A new study may provide guidance for Americans reeling from community tragedies such as the shootings in Newtown, Conn.
In the study, researchers from Virginia Tech teamed with investigators from Finland to document the responses of four communities that suffered similar tragedies in the two countries.
They discovered that community solidarity and support have remarkable benefits for people coping with traumatic mass shootings. People in all four communities expressed their need for belonging after the shootings, and this coming together appeared to bolster well-being.
The study compared responses to tragedies at a shopping mall in Omaha, Neb., and at schools in Jokela and Kauhajoki, Finland, and Blacksburg, Va.
After each of these incidents, the afflicted communities responded with displays of solidarity.

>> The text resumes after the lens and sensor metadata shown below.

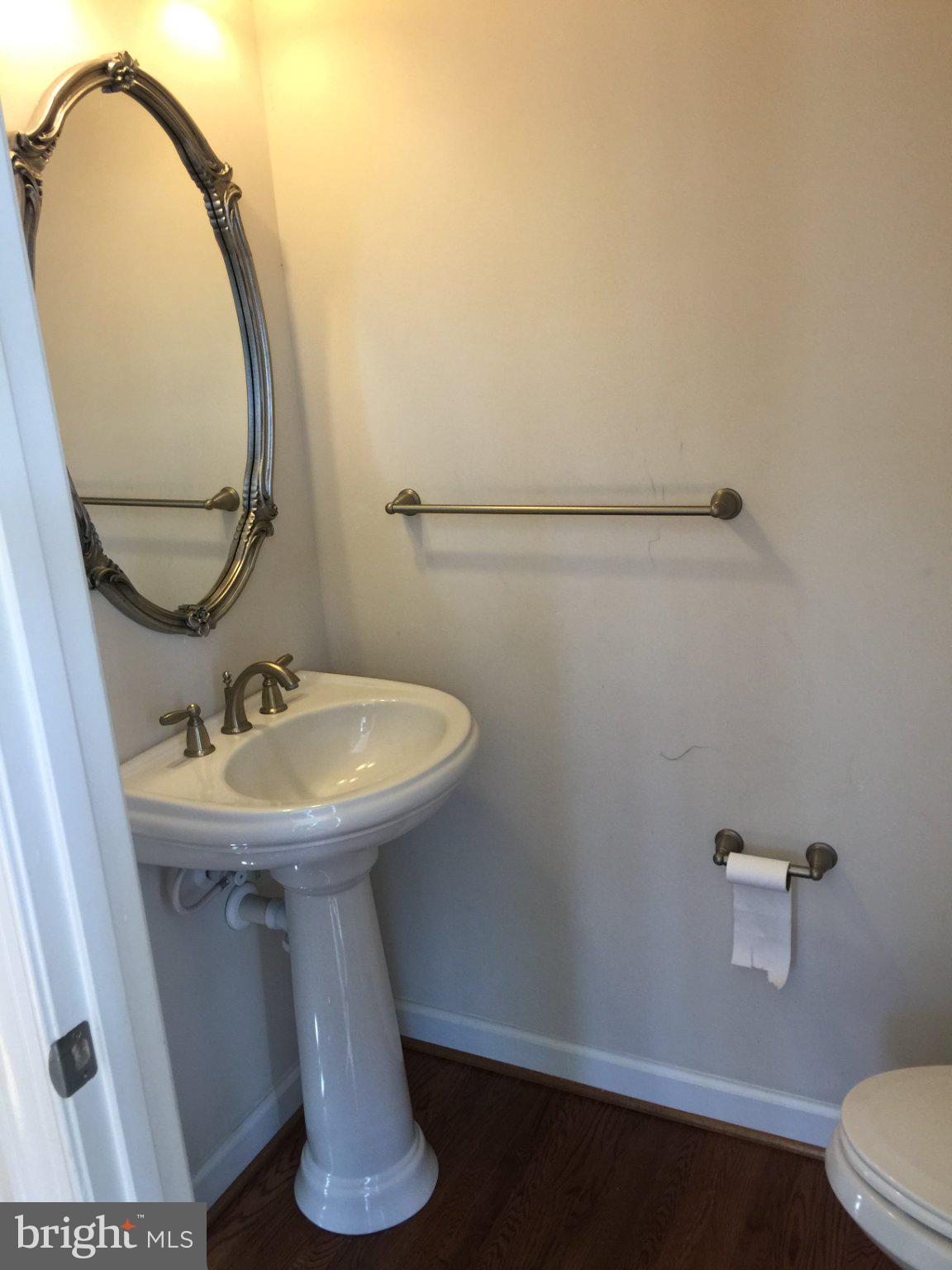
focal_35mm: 29
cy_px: 635
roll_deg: +3.5
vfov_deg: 61.7
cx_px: 476
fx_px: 1063
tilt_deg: -17.8
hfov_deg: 48.2
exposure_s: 1/30
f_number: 2.2
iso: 50
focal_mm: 4.15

Mass gatherings, community vigils, and spontaneously erected monuments to the victims all demonstrated that the community was in shock, yet united, the researchers said. The residents gathered to express their collective grief, and the intense rituals focused their attention on their collective loss and on each other.
Researched discovered both similarities and differences in the way communities responded to the tragedies.
Community response was more evident in the United States with the government, media, and residents playing an active role in promoting solidarity. In Finland, however, it appeared that neither the government nor the media emphasized informal social support generated by community solidarity.
From these findings, researchers discovered that some interventions may do more harm than good.
Specifically, reliance on government-sponsored crisis counseling and the media’s tendency to focus stories primarily on the shooters (rather than the victims), may slow the healing process and may even create stigmatizing behavior.
Researchers say people assisting communities after tragedies should be careful not to let efforts to provide counseling interfere with the community’s activities.
Based on the team’s research, participating in the activities of local businesses, religious establishments, volunteer organizations, and social clubs shortly after a tragedy promoted solidarity but seeing a crisis counselor did not.